EXERCISE SET »
1/ Reproduce the stretch of the Micah Potter profile from "Micah Potter (born" through "for Ohio State.".
2/ Answer these from the Micah Potter profile:
(a) Which NBA team does Potter play for?
(b) How many points per game did he average as a junior at Mentor High School?
(c) In which city and state is Montverde Academy?
3/ Render this sentence from the Micah Potter profile in Spanish: "For his senior season, Potter transferred to Montverde Academy in Montverde, Florida."

(TEXT UNDER STUDY begins)

Micah Potter (born April 6, 1998) is an American professional basketball player for the Utah Jazz of the National Basketball Association (NBA), on a two-way contract with the Salt Lake City Stars of the NBA G League. He played college basketball for the Ohio State Buckeyes and the Wisconsin Badgers.

High school career
Potter attended Mentor High School in Mentor, Ohio and came off the bench until his junior season. He averaged 20.2 points and 9.1 rebounds per game as a junior, earning First Team All-State honors. For his senior season, Potter transferred to Montverde Academy in Montverde, Florida. He averaged 10.7 points and 5.5 rebounds per game and was named team most valuable player. Potter committed to playing college basketball for Ohio State.

College career

Ohio State (2016–2018)

(TEXT UNDER STUDY ends)
(INFORMATION SUPPLIED begins)

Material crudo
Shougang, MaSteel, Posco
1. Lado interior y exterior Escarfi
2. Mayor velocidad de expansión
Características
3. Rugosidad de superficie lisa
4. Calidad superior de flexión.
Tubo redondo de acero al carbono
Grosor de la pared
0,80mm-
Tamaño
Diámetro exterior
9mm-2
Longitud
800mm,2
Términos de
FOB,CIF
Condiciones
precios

(INFORMATION SUPPLIED ends)
(INFORMATION SUPPLIED begins)

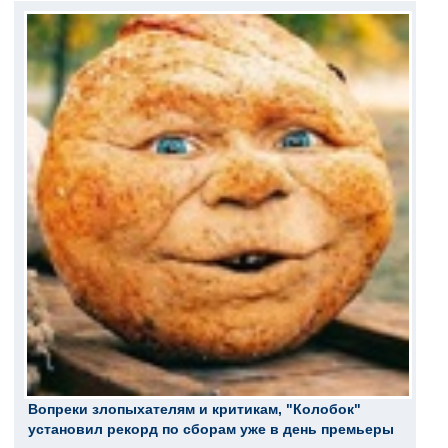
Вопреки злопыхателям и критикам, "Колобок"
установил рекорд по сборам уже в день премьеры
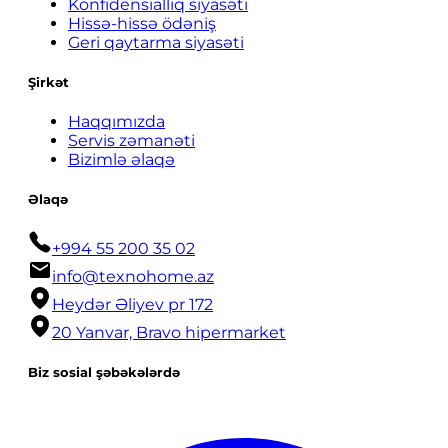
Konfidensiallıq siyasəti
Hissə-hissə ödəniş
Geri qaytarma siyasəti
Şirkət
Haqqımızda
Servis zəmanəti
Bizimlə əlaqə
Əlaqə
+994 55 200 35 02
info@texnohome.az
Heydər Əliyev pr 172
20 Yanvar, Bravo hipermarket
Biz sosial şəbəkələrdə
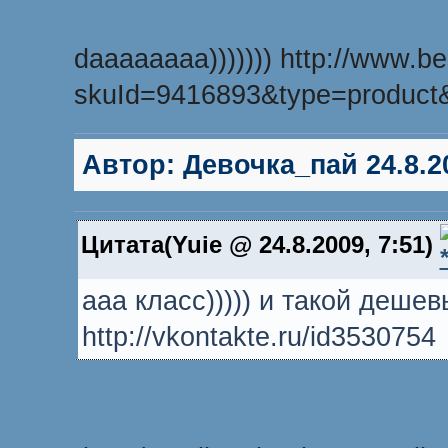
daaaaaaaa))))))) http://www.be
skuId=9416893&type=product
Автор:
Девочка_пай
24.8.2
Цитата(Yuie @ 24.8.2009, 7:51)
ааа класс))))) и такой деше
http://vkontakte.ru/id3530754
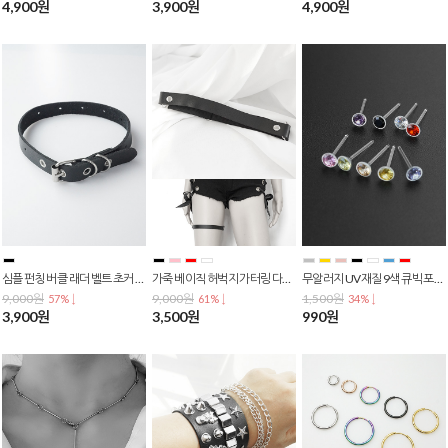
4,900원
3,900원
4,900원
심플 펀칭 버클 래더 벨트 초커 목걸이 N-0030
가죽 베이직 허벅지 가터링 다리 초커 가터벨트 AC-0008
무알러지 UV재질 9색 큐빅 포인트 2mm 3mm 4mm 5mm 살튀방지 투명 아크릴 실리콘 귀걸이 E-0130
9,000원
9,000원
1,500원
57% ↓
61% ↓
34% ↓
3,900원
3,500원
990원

(INFORMATION SUPPLIED ends)

ANSWERS IN ORDER »
1/
Micah Potter (born April 6, 1998) is an American professional basketball player for the Utah Jazz of the National Basketball Association (NBA), on a two-way contract with the Salt Lake City Stars of the NBA G League. He played college basketball for the Ohio State Buckeyes and the Wisconsin Badgers.

High school career
Potter attended Mentor High School in Mentor, Ohio and came off the bench until his junior season. He averaged 20.2 points and 9.1 rebounds per game as a junior, earning First Team All-State honors. For his senior season, Potter transferred to Montverde Academy in Montverde, Florida. He averaged 10.7 points and 5.5 rebounds per game and was named team most valuable player. Potter committed to playing college basketball for Ohio State.

2/
(a) The Utah Jazz
(b) 20.2
(c) Montverde, Florida

3/ Para su temporada de último año, Potter se trasladó a la Montverde Academy, en Montverde, Florida.